- Task -
Produce the records again in full, exactly as shown below.
....
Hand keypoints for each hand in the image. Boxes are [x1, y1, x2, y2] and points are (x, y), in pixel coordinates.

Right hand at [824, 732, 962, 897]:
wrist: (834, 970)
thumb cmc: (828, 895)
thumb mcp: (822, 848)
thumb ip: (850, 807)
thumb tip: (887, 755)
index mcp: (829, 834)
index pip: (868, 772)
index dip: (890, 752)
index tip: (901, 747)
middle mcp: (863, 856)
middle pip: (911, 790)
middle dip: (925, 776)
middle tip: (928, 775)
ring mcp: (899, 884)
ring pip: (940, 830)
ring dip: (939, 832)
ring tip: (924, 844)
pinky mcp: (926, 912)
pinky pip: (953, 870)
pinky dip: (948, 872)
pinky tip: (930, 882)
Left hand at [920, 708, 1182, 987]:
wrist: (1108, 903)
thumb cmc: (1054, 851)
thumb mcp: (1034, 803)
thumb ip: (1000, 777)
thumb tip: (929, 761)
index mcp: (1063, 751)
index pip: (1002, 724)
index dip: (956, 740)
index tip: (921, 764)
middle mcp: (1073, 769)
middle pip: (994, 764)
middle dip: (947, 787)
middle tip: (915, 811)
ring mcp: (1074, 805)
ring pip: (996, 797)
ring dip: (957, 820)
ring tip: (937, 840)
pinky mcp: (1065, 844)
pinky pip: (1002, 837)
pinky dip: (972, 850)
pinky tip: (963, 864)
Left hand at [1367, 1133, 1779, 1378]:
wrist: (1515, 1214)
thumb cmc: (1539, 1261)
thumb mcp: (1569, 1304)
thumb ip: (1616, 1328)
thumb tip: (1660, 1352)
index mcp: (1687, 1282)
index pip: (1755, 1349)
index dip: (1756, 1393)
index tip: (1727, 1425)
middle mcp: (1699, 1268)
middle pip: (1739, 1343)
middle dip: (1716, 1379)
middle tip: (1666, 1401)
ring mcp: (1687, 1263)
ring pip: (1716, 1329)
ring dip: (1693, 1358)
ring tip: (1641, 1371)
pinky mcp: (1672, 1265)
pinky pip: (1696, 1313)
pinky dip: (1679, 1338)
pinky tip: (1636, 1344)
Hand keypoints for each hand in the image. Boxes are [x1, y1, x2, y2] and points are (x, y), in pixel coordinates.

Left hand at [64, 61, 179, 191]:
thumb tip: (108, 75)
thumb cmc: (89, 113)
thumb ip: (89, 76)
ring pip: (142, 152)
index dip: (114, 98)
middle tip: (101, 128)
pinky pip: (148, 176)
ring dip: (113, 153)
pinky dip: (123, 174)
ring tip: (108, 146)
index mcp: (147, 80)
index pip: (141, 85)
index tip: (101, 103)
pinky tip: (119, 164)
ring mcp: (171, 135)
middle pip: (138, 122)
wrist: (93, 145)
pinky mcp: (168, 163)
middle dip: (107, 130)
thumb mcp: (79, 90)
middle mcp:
....
- Response -
Hand keypoints for each hand in the image. Boxes are [x1, y1, x2, y2] and points are (x, y), in pixel coordinates.

Right hand at [824, 732, 962, 897]:
wrist: (834, 970)
thumb cmc: (828, 895)
thumb mcp: (822, 848)
thumb ip: (850, 807)
thumb tip: (887, 755)
index mcp: (829, 834)
index pip: (868, 772)
index dip: (890, 752)
index tip: (901, 747)
middle mcp: (863, 856)
middle pip: (911, 790)
middle dip: (925, 776)
middle tip: (928, 775)
ring mcp: (899, 884)
ring pip: (940, 830)
ring dip: (939, 832)
ring tip: (924, 844)
pinky mcp: (926, 912)
pinky pip: (953, 870)
pinky dip: (948, 872)
pinky tip: (930, 882)
Left hand at [920, 708, 1182, 987]:
wrist: (1108, 903)
thumb cmc: (1054, 851)
thumb mcp: (1034, 803)
thumb ip: (1000, 777)
thumb tip: (929, 761)
index mcp: (1063, 751)
index pip: (1002, 724)
index dip: (956, 740)
index tip: (921, 764)
middle mcp: (1073, 769)
middle pip: (994, 764)
middle dip: (947, 787)
middle tip: (915, 811)
ring mcp: (1074, 805)
ring pip: (996, 797)
ring dip: (957, 820)
ring tip: (937, 840)
pinky mcp: (1065, 844)
pinky pip: (1002, 837)
pinky dip: (972, 850)
pinky tip: (963, 864)
Left hand at [1367, 1133, 1779, 1378]:
wrist: (1515, 1214)
thumb cmc: (1539, 1261)
thumb mcp: (1569, 1304)
thumb ip: (1616, 1328)
thumb tip: (1660, 1352)
index mcp: (1687, 1282)
index pip: (1755, 1349)
index dip: (1756, 1393)
index tip: (1727, 1425)
middle mcp: (1699, 1268)
middle pip: (1739, 1343)
middle dip: (1716, 1379)
middle tip: (1666, 1401)
ring mcp: (1687, 1263)
ring pip: (1716, 1329)
ring dip: (1693, 1358)
ring tip: (1641, 1371)
pinky mcp: (1672, 1265)
pinky pip: (1696, 1313)
pinky dip: (1679, 1338)
pinky tip: (1636, 1344)
Hand keypoints for each hand in the image. Boxes are [x1, y1, x2, y2] and points are (x, y), in pixel coordinates.

Left hand at [64, 61, 179, 191]:
thumb tip: (108, 75)
thumb cmc: (89, 113)
thumb ip: (89, 76)
ring pip: (142, 152)
index dip: (114, 98)
middle tip: (101, 128)
pinky pip: (148, 176)
ring dip: (113, 153)
pinky dip: (123, 174)
ring tip: (108, 146)
index mcp: (147, 80)
index pip: (141, 85)
index tip: (101, 103)
pinky tip: (119, 164)
ring mcp: (171, 135)
middle pip: (138, 122)
wrist: (93, 145)
pinky mcp: (168, 163)
middle dip: (107, 130)
thumb mcp: (79, 90)
middle mcp:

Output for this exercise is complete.